The folks over at Research In Motion must be breathing a collective sigh of relief. Just days before a moratorium was set to take effect on BlackBerry services, the United Arab Emirates resolved its dispute with the Canadian device maker.
Previously, the UAE threatened it would suspend BlackBerry Messenger, e-mail and Web browser services from Oct. 11, unless RIM figured out a way to locate encrypted servers in the country, so that the government could control access to messages.
The ban would have impacted 500,000 subscribers. Countries including Saudi Arabia and India also threatened to cut off services but both have managed to reach an agreement with RIM in recent months.

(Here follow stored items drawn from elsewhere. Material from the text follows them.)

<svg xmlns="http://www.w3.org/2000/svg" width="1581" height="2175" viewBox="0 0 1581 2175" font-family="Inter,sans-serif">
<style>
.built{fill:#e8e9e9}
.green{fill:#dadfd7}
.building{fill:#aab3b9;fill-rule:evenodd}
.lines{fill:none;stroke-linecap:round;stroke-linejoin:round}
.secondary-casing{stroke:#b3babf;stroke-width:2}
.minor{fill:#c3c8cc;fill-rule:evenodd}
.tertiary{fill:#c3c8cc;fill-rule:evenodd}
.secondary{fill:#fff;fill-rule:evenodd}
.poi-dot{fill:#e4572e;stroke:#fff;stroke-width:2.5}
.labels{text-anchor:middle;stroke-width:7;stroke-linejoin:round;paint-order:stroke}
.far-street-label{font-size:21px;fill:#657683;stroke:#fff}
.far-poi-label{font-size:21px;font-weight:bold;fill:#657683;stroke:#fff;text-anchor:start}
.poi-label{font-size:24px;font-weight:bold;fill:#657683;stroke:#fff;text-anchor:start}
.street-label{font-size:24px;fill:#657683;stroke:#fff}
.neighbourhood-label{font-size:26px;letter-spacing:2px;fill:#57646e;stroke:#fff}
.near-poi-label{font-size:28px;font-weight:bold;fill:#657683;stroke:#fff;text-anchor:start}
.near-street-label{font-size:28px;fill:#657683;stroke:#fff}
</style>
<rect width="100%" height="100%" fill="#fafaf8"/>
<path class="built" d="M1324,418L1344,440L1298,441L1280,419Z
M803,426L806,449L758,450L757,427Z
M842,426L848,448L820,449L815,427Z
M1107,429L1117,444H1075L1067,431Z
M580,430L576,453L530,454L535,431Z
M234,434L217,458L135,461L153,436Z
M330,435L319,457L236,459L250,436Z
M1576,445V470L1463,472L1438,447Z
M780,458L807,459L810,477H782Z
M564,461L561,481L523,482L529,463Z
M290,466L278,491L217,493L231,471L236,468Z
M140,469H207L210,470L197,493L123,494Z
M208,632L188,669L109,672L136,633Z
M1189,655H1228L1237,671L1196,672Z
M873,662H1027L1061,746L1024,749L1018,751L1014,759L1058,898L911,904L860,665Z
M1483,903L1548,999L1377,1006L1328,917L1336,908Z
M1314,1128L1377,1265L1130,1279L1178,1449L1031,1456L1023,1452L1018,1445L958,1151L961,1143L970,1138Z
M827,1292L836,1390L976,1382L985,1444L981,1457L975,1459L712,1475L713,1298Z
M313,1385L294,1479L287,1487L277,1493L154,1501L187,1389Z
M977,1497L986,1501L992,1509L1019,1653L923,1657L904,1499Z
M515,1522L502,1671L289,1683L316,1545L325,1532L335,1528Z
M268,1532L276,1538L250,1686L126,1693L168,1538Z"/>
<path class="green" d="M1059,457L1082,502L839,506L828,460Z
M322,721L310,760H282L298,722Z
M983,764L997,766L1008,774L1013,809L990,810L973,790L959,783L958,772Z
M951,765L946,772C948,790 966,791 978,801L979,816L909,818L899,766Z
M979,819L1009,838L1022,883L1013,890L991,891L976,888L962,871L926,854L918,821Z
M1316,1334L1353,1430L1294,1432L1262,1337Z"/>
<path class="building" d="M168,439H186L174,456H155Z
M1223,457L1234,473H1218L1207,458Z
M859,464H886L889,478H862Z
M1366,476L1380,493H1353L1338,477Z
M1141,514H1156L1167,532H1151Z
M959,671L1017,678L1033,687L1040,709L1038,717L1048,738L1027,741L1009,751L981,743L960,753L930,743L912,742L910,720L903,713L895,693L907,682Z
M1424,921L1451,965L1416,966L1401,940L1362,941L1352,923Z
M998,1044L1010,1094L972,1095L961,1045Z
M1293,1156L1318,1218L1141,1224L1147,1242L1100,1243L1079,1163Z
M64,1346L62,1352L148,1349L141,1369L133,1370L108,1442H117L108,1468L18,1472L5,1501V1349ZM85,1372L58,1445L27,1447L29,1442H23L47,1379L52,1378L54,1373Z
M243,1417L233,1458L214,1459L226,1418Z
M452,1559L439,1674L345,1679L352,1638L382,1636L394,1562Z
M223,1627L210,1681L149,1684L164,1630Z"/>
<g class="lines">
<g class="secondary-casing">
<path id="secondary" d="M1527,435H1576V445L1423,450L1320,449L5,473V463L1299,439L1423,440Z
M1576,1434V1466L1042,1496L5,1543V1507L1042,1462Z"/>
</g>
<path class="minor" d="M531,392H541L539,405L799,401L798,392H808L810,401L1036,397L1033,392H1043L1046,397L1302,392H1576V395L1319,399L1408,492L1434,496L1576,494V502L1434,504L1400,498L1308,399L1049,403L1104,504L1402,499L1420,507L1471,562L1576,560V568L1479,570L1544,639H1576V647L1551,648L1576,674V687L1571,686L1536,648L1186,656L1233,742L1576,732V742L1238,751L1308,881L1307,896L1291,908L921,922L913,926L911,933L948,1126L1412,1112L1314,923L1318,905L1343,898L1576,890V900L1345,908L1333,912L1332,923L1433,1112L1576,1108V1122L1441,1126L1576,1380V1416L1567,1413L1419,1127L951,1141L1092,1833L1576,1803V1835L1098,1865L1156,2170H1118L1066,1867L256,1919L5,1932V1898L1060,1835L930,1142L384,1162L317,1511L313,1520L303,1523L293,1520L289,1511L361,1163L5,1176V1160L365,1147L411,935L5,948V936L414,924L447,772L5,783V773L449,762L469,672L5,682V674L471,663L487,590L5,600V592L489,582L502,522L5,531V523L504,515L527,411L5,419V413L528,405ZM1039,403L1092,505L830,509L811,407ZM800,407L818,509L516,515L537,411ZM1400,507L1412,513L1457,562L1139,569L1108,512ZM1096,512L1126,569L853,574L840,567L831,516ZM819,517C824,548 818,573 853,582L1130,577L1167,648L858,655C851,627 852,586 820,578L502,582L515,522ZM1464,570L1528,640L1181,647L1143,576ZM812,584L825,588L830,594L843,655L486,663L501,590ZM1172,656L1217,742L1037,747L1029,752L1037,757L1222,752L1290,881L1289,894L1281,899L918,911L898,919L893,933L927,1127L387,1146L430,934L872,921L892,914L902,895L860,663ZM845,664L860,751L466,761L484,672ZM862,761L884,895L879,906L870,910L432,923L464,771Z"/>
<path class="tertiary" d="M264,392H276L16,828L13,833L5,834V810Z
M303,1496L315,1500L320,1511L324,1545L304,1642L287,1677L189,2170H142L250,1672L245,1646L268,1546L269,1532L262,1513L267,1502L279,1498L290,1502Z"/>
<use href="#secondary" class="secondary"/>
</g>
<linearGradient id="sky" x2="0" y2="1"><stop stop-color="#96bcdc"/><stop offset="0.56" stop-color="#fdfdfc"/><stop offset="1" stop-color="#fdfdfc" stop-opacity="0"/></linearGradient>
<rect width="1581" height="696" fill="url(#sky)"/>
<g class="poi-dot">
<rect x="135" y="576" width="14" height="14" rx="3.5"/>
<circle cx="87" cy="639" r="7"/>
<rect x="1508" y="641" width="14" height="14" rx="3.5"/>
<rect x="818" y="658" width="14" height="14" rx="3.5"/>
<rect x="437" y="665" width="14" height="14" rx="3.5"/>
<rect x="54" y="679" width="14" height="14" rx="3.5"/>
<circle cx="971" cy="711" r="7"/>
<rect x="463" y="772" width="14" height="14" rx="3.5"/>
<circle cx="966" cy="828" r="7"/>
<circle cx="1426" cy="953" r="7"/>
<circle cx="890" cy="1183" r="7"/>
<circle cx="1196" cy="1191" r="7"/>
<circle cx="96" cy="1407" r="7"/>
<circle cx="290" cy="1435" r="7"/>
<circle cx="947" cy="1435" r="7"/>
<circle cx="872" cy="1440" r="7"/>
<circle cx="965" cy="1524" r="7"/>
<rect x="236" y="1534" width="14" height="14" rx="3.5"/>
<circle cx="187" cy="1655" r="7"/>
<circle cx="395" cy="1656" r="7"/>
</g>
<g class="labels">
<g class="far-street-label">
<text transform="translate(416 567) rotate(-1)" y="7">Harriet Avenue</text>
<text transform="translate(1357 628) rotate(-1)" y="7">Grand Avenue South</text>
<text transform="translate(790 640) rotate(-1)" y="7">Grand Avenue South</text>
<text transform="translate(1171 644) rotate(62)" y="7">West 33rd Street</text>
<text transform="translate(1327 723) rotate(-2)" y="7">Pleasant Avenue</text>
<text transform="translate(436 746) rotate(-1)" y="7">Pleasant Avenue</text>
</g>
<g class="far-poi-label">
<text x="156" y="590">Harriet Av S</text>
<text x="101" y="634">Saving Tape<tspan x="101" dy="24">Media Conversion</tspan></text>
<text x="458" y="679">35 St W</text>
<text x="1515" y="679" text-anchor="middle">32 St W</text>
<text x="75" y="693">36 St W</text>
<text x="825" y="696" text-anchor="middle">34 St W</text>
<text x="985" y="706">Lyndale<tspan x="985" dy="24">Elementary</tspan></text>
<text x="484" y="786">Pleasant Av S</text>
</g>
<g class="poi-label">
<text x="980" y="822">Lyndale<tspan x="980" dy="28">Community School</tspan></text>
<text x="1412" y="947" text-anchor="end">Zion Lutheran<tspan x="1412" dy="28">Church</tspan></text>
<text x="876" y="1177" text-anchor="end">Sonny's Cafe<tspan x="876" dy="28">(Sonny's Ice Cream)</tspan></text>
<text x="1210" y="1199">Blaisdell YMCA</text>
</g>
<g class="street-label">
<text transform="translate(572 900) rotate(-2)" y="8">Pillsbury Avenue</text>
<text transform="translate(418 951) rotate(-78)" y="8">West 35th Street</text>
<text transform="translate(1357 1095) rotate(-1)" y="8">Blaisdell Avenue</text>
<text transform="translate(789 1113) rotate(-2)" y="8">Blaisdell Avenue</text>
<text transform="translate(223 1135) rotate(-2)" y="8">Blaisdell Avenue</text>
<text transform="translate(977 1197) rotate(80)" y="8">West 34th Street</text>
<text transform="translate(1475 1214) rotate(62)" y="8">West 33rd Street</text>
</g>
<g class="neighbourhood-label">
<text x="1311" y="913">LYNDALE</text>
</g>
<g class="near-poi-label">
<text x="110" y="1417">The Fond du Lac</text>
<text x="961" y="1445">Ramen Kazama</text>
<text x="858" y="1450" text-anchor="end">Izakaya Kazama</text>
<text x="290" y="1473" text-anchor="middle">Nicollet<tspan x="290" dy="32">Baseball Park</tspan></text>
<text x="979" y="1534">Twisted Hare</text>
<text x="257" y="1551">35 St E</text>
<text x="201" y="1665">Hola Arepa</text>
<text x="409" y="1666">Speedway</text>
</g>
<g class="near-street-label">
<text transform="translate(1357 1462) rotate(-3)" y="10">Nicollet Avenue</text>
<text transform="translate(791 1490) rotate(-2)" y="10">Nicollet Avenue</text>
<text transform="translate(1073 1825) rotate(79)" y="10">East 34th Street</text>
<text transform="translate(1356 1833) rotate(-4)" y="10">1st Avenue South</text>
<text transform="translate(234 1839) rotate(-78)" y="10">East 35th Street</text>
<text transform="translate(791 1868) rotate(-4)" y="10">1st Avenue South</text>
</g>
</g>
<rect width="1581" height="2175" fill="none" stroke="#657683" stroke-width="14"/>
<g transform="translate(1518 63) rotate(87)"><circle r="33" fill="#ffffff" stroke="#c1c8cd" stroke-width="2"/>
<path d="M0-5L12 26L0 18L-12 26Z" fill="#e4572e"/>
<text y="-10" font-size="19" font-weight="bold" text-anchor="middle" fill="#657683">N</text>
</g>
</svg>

According to the Associated Press, the Emirates telecommunications regulator confirmed that a deal had been inked with RIM that brought the devices into compliance with local laws. The Telecommunications Regulatory Authority offered few details, but said "no suspension of service will occur" Monday as previously planned, according to a statement carried by state news agency WAM.
These days, BlackBerry can’t afford to lose customers – either foreign or domestic. According to a report by tech trend firm ComScore, RIM is fast losing market share to Google’s Android operating system. Among the report’s key findings is that consumer awareness of Google’s Android is growing rapidly, due in large part to the Verizon Droid ad campaign. Further, of those American consumers in the market for a smartphone, 17 percent are considering the purchase of an Android-supported device in next three months, compared to 20 percent indicating they plan to purchase an iPhone.
ComScore also reported that while RIM is still the leading smartphone in the United States with a 37.6 percent share of American smartphone subscribers, that figure is down from 41.7 percent in the previous quarter.